╭──

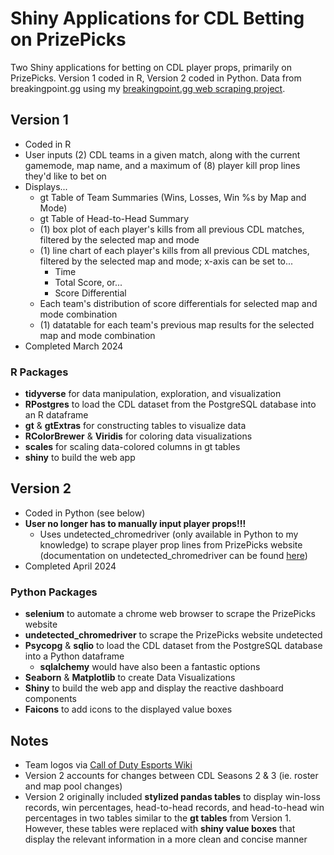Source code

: # Shiny Applications for CDL Betting on PrizePicks

Two Shiny applications for betting on CDL player props, primarily on PrizePicks. Version 1 coded in R, Version 2 coded in Python. Data from breakingpoint.gg using my [breakingpoint.gg web scraping project](https://github.com/dharlerjr/bp_web_scraping).

## Version 1

- Coded in R
- User inputs (2) CDL teams in a given match, along with the current gamemode, map name, and a maximum of (8) player kill prop lines they'd like to bet on
- Displays...
  - gt Table of Team Summaries (Wins, Losses, Win %s by Map and Mode)
  - gt Table of Head-to-Head Summary
  - (1) box plot of each player's kills from all previous CDL matches, filtered by the selected map and mode
  - (1) line chart of each player's kills from all previous CDL matches, filtered by the selected map and mode; x-axis can be set to...
    - Time
    - Total Score, or...
    - Score Differential
  - Each team's distribution of score differentials for selected map and mode combination
  - (1) datatable for each team's previous map results for the selected map and mode combination
- Completed March 2024

### R Packages

- **tidyverse** for data manipulation, exploration, and visualization
- **RPostgres** to load the CDL dataset from the PostgreSQL database into an R dataframe
- **gt** & **gtExtras** for constructing tables to visualize data
- **RColorBrewer** & **Viridis** for coloring data visualizations
- **scales** for scaling data-colored columns in gt tables
- **shiny** to build the web app

## Version 2

- Coded in Python (see below)
- **User no longer has to manually input player props!!!**
  - Uses undetected_chromedriver (only available in Python to my knowledge) to scrape player prop lines from PrizePicks website (documentation on undetected_chromedriver can be found [here](https://pypi.org/project/undetected-chromedriver/2.1.1/))
- Completed April 2024

### Python Packages

- **selenium** to automate a chrome web browser to scrape the PrizePicks website
- **undetected_chromedriver** to scrape the PrizePicks website undetected
- **Psycopg** & **sqlio** to load the CDL dataset from the PostgreSQL database into a Python dataframe
  - **sqlalchemy** would have also been a fantastic options
- **Seaborn** & **Matplotlib** to create Data Visualizations
- **Shiny** to build the web app and display the reactive dashboard components
- **Faicons** to add icons to the displayed value boxes

## Notes

- Team logos via [Call of Duty Esports Wiki](https://cod-esports.fandom.com/wiki/Call_of_Duty_Esports_Wiki)
- Version 2 accounts for changes between CDL Seasons 2 & 3 (ie. roster and map pool changes)
- Version 2 originally included **stylized pandas tables** to display win-loss records, win percentages, head-to-head records, and head-to-head win percentages in two tables similar to the **gt tables** from Version 1. However, these tables were replaced with **shiny value boxes** that display the relevant information in a more clean and concise manner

╰──

▶ _Aufgabe_
Gib sämtliche Zeilen oben unverändert wieder, lass dabei aber die Bilder weg.

▶ _Lösung_
Source code

: # Shiny Applications for CDL Betting on PrizePicks

Two Shiny applications for betting on CDL player props, primarily on PrizePicks. Version 1 coded in R, Version 2 coded in Python. Data from breakingpoint.gg using my [breakingpoint.gg web scraping project](https://github.com/dharlerjr/bp_web_scraping).

## Version 1

- Coded in R
- User inputs (2) CDL teams in a given match, along with the current gamemode, map name, and a maximum of (8) player kill prop lines they'd like to bet on
- Displays...
  - gt Table of Team Summaries (Wins, Losses, Win %s by Map and Mode)
  - gt Table of Head-to-Head Summary
  - (1) box plot of each player's kills from all previous CDL matches, filtered by the selected map and mode
  - (1) line chart of each player's kills from all previous CDL matches, filtered by the selected map and mode; x-axis can be set to...
    - Time
    - Total Score, or...
    - Score Differential
  - Each team's distribution of score differentials for selected map and mode combination
  - (1) datatable for each team's previous map results for the selected map and mode combination
- Completed March 2024

### R Packages

- **tidyverse** for data manipulation, exploration, and visualization
- **RPostgres** to load the CDL dataset from the PostgreSQL database into an R dataframe
- **gt** & **gtExtras** for constructing tables to visualize data
- **RColorBrewer** & **Viridis** for coloring data visualizations
- **scales** for scaling data-colored columns in gt tables
- **shiny** to build the web app

## Version 2

- Coded in Python (see below)
- **User no longer has to manually input player props!!!**
  - Uses undetected_chromedriver (only available in Python to my knowledge) to scrape player prop lines from PrizePicks website (documentation on undetected_chromedriver can be found [here](https://pypi.org/project/undetected-chromedriver/2.1.1/))
- Completed April 2024

### Python Packages

- **selenium** to automate a chrome web browser to scrape the PrizePicks website
- **undetected_chromedriver** to scrape the PrizePicks website undetected
- **Psycopg** & **sqlio** to load the CDL dataset from the PostgreSQL database into a Python dataframe
  - **sqlalchemy** would have also been a fantastic options
- **Seaborn** & **Matplotlib** to create Data Visualizations
- **Shiny** to build the web app and display the reactive dashboard components
- **Faicons** to add icons to the displayed value boxes

## Notes

- Team logos via [Call of Duty Esports Wiki](https://cod-esports.fandom.com/wiki/Call_of_Duty_Esports_Wiki)
- Version 2 accounts for changes between CDL Seasons 2 & 3 (ie. roster and map pool changes)
- Version 2 originally included **stylized pandas tables** to display win-loss records, win percentages, head-to-head records, and head-to-head win percentages in two tables similar to the **gt tables** from Version 1. However, these tables were replaced with **shiny value boxes** that display the relevant information in a more clean and concise manner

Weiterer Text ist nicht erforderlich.